Text shown —
------------------------------------------------------------

Naturally I asked the Department for Transport whether it could clarify this.
It has responded with little more than a confirmation that the RIS 3 document will be published in March (which is a surprise as the draft said “no later than” March rather than giving a specific month) with its funding and what is expected of it only made clear at that point.
What we know is that National Highways will have nearly £25bn over five years, with no clarity on how much of this will be capital and how much “resource” or how much will be spent on enhancements or maintenance, renewals or operations. There may or may not be a designated fund for the environment, and perhaps something else called a national programme.
Is Harris simply engaging in wishful thinking, or does he know something we don’t?
It’s fair to say that National Highways chief executive Nick Harris got a bit of a kicking from MPs yesterday – on the subject of failed tree planting – but he was allowed to give a very vague answer on the subject of funding for cleaning up water pollution.
To recap, Harris and the company’s director of environmental sustainability, Stephen Elderkin, were in front of the Environmental Audit Committee to talk about biodiversity, including tree planting, as well as what the company is doing to mitigate the toxic runoff from its roads.
The headline on water pollution is that Harris said the company had mitigated just 40 “high risk” outlets since he last appeared before the committee in 2021 but now estimated that there are another 250 approximately, which it has pledged to mitigate by 2030.
That is the date – the original end date for the third Road Investment Strategy (RIS 3) in March 2030 – given in National Highways’ 2030 Water Quality Plan, subject to funding of course.
Harris described this as a prioritisation process of getting stuck into the very worst locations, adding that the company has 180 locations where it is developing designs, with more high risk locations expected to be identified.
The problem is that National Highways has no funding for this at the moment. It has a promise of nearly £25bn up to 2031 under the draft RIS but no specific funding streams. Ministers have promised a new focus on repairs and renewals, alongside a long and growing tail of enhancement schemes but there are as yet no designated funds for the environment, for example.
Labour MP Olivia Blake raised the issue of funding and asked Harris what certainty he had that the company would be able to meet the target on mitigation. He replied with wishful thinking:
We’re proceeding on the basis that we will be funded to do all 250. The interim year hasn’t affected our design work. We’re moving forward on the assumption that it’s all going to be funded.
He went on to explain the convoluted process by which National Highways, the Office of Rail and Road and the Department for Transport work towards a final RIS 3 by 2030.
With National Highways appearing before the Environmental Audit Committee on Wednesday, Transport Action Network (TAN) has published another piece in its National Highways Watch series – this time on “Toxic Run-Off”.
This covers the company’s plans, or lack of them, to address the pollution being discharged from its network into the natural environment.
Once again, I have contributed to the TAN piece, despite a lack of co-operation from National Highways, although I would stress that the phrasing used is not necessarily mine. It does punch quite hard, but by no means unfairly.
The piece also quotes from research by Stormwater Shepherds, a group doing great work on the issue, whose UK director of operations, Jo Bradley, will also be appearing before the committee.
The group has pointed out that while Section 100 of the Highways Act 1980 allows highway authorities like National Highways to discharge surface water into any inland or tidal waters, a discharge of polluting matter into a watercourse would usually require a permit from the Environment Agency, and argued that the company is not exempt from enforcement action in this area.

------------------------------------------------------------

Record extracts —
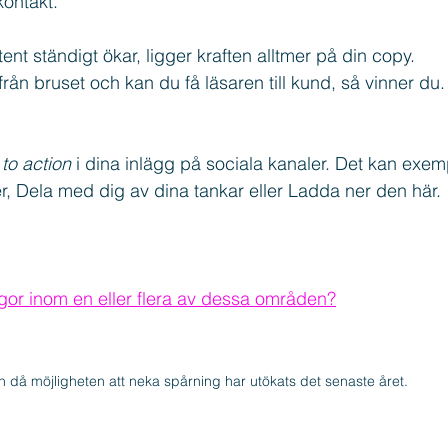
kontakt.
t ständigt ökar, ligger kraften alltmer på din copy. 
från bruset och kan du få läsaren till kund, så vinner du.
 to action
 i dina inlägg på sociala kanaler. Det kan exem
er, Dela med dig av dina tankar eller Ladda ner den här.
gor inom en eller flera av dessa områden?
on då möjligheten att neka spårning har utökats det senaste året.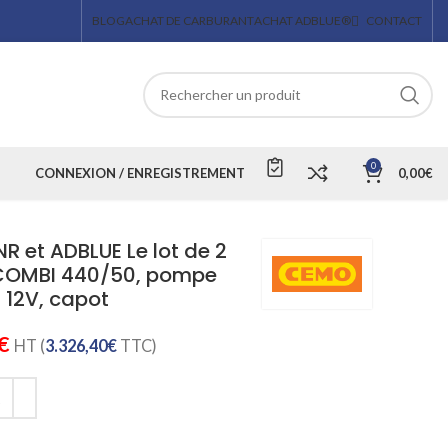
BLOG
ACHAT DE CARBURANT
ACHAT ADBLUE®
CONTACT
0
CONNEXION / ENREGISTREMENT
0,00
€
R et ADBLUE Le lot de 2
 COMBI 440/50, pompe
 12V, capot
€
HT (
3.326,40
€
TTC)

------------------------------------------------------------

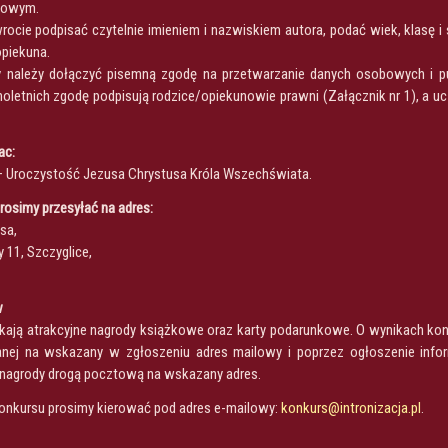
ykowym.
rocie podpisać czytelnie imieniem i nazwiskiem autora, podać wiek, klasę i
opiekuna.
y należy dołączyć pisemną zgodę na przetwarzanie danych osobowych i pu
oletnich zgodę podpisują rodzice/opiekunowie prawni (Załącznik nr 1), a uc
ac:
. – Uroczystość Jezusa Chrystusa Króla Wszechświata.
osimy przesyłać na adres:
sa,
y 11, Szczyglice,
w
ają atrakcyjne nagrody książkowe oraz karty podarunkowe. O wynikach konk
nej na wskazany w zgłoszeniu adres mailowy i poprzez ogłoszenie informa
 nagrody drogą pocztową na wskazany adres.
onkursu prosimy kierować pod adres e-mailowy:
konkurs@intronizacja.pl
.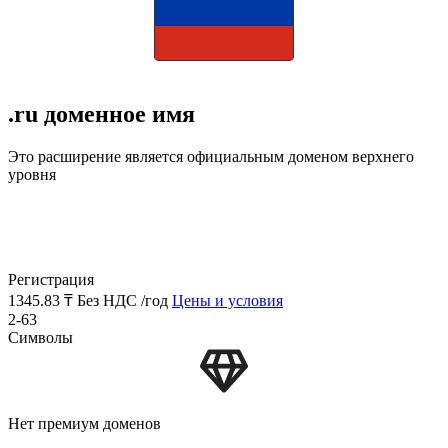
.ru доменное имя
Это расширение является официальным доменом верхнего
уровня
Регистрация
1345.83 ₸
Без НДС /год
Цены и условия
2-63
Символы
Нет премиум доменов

------------------------------------------------------------

Your tasks —
1. From the article on National Highways, quote the part that opens with the words containing "With National Highways" and closes with "the natural environment.".
2. Condense the paragraph of the article on National Highways that begins "The problem is that National Highways has no funding" into a short list of its main facts.
Use only the article on National Highways; the rows play no part.

Answers to the exercise —
1.
With National Highways appearing before the Environmental Audit Committee on Wednesday, Transport Action Network (TAN) has published another piece in its National Highways Watch series – this time on “Toxic Run-Off”.
This covers the company’s plans, or lack of them, to address the pollution being discharged from its network into the natural environment.

2.
- National Highways currently has no funding for this.
- The draft RIS promises nearly £25bn up to 2031 but sets no specific funding streams.
- Ministers have promised a new focus on repairs and renewals, alongside a long and growing tail of enhancement schemes.
- There are as yet no designated funds for the environment.